Rather than focusing on strengthening the position of the remaining lands or forging a mutual alliance, the Crusaders provoked more strife, internal and external. The nearly four decade long lull in active campaigning was not a time of peace and civility but rather beset by transitions and political intrigues—which certainly could have had different outcomes, studied or no, among all the regional powers. The Byzantine Empire, already having found the armies of Latin Christendom to be ineffectual if not a liability, regularly breaking truce negotiate between the Empire and powers that antagonized the Seljuk Turks, raiding Greek villages and appropriating for their own Crusader States the few lands that had been taken back from the Islamic forces, plus threatening the balance of trade between the Middle East and Europe, which the Byzantines had controlled for centuries.
The Empire’s subjects were already fatigued with John II Comnenos westward-lending sympathies, they found much of the same tendencies in his son, Manuel—which they endured for decades more. Emperor Manuel’s rather sudden death saw his infant son, Alexios II, elevated to the purple, with his widow, Impress Mary, a European princess, ruling in his stead.

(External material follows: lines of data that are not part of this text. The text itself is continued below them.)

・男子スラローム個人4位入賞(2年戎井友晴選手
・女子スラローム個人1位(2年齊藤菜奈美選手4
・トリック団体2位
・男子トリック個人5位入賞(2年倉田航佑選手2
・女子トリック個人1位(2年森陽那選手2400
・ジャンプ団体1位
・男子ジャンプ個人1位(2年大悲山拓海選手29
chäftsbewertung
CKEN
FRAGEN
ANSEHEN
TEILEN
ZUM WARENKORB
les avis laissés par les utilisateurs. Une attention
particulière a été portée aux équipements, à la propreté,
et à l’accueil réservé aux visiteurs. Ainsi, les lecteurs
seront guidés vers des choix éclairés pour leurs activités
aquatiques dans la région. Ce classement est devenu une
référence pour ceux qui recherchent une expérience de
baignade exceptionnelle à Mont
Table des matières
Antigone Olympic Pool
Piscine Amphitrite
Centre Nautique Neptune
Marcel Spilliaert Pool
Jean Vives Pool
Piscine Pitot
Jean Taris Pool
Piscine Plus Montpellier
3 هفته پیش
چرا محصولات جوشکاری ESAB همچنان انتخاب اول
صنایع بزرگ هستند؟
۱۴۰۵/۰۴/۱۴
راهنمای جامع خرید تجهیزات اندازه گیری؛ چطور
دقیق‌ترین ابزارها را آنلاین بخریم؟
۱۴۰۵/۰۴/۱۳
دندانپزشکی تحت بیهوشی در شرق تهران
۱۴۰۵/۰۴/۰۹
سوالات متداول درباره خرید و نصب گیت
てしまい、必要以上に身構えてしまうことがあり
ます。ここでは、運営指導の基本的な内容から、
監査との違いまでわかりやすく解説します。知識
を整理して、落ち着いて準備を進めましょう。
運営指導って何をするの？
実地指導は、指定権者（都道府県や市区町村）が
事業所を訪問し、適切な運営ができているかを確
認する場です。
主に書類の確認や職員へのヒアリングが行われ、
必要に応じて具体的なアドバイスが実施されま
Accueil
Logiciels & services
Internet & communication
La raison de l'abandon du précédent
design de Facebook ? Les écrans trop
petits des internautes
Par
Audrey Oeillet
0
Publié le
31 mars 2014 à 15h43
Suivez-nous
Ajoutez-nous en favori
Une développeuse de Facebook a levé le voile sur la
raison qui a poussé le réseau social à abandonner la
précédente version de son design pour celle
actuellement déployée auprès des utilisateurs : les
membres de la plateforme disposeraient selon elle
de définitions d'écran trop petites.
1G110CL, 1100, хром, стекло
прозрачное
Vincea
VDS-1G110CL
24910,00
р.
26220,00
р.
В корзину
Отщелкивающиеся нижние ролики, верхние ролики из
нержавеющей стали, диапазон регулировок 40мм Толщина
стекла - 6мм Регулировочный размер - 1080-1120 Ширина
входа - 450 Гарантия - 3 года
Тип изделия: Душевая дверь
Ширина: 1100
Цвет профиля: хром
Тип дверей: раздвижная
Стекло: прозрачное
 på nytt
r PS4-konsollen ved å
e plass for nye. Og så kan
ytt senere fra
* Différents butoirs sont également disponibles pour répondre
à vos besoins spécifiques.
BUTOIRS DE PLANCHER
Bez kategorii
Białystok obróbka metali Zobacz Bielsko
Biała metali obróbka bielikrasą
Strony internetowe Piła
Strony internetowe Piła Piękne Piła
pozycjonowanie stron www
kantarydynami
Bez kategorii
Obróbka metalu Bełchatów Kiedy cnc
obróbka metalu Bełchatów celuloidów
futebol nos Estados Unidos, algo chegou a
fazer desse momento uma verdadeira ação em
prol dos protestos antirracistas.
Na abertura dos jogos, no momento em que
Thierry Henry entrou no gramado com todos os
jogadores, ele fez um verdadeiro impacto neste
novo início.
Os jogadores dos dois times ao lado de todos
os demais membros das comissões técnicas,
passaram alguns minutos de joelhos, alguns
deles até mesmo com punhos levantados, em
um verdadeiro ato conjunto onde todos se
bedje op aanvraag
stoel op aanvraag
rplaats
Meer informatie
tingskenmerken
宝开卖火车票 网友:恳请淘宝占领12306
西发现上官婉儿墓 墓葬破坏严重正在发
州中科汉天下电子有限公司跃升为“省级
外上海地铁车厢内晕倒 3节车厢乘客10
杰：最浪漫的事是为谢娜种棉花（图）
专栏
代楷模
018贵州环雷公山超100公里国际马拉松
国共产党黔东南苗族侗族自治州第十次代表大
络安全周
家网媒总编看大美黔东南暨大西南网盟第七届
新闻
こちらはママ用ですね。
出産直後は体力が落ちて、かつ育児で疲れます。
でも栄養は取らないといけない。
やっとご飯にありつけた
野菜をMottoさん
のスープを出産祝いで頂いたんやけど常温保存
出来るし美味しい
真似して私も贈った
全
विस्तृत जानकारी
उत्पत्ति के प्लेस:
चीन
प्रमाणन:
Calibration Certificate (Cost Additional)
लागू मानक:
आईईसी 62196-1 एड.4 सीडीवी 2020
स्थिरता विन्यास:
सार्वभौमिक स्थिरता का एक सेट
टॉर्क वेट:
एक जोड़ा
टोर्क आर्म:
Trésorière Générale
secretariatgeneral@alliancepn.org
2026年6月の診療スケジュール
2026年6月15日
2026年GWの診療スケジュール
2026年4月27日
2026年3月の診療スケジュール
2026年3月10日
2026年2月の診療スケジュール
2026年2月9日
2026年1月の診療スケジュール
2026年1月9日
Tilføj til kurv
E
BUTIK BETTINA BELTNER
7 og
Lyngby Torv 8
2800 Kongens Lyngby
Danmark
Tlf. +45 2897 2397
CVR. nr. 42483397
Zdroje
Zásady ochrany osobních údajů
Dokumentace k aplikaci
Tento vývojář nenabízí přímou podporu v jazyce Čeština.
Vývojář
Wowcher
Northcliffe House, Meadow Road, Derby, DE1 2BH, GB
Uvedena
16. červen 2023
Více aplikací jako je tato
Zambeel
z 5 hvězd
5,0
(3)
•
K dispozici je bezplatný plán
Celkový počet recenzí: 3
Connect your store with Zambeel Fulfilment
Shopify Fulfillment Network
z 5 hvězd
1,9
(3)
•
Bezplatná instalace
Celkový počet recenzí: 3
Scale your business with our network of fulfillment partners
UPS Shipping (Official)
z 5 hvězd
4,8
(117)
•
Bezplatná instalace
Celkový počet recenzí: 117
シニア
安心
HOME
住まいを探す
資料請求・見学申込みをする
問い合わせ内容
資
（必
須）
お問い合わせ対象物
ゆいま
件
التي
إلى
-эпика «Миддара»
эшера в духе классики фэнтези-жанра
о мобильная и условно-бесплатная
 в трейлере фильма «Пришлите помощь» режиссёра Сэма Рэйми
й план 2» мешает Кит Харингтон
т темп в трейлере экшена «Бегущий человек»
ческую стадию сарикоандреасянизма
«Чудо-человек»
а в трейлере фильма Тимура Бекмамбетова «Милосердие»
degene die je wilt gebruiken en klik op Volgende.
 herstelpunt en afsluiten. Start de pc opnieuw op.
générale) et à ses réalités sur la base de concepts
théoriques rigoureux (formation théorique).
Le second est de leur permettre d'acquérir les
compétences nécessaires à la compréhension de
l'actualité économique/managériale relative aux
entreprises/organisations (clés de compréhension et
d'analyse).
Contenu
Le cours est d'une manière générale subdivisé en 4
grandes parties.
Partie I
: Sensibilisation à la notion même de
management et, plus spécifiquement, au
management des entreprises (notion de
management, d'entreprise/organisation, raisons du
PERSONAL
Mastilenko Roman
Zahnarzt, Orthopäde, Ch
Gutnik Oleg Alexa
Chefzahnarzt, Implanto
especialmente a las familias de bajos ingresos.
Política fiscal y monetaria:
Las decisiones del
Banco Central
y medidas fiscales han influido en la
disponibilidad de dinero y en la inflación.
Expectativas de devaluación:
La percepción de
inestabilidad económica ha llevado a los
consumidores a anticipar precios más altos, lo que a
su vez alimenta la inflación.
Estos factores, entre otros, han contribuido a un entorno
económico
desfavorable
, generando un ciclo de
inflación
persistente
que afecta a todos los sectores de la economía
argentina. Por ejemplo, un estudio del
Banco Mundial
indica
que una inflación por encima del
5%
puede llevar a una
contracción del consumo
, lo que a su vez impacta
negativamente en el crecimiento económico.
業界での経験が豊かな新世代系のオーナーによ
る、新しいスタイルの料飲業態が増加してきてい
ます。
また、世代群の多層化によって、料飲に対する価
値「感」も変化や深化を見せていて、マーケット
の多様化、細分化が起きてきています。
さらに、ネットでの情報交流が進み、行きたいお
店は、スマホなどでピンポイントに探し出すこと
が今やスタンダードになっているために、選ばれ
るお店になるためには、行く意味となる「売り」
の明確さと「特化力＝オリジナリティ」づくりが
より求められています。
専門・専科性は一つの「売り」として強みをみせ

When the Roman Catholic Mary suggested that Constantinople be rejoined with the metropolitan West, a shadow of its former glory and authority in the Holy and Roman Empire of the Germans (an idea that Manuel had already tried to champion and failed to bring about), they had had enough and sought to depose these pretenders. The people entreated a veteran hero and cousin of the deceased emperor Andronicus Comnenos out of retirement, who took the capital and began a purge not seen since the last days of the Roman Empire.

A determined campaign to retake Crusader lands followed and saw many of the occupiers graciously allowed to return with their lives and whatever treasure they could carry with safe passage either back to Europe or as refugees to the few remaining strongholds in the County of Trans-Jordan, Tripoli or in the Kingdom of Jerusalem. The vestiges of the Crusader conquests were also suffering from that plague of child rulers with the untimely death of King Amalric of Jerusalem, who departed without an adequate succession-plan. Amalric had an heir, but his mother and sister were to act as regent until he came of age—burdened with ambitions and intrigues of their own that made cooperation and coordination impossible and there were also plenty of examples of sabotage among factions. The nobility did not have very Christian tolerance for the young king, who was struck down with leprosy, and were blunderous in their choices, which saw the inevitable but orderly and humane fall of Jerusalem. This loss prompted the European powers to in earnest launch the Third Crusade.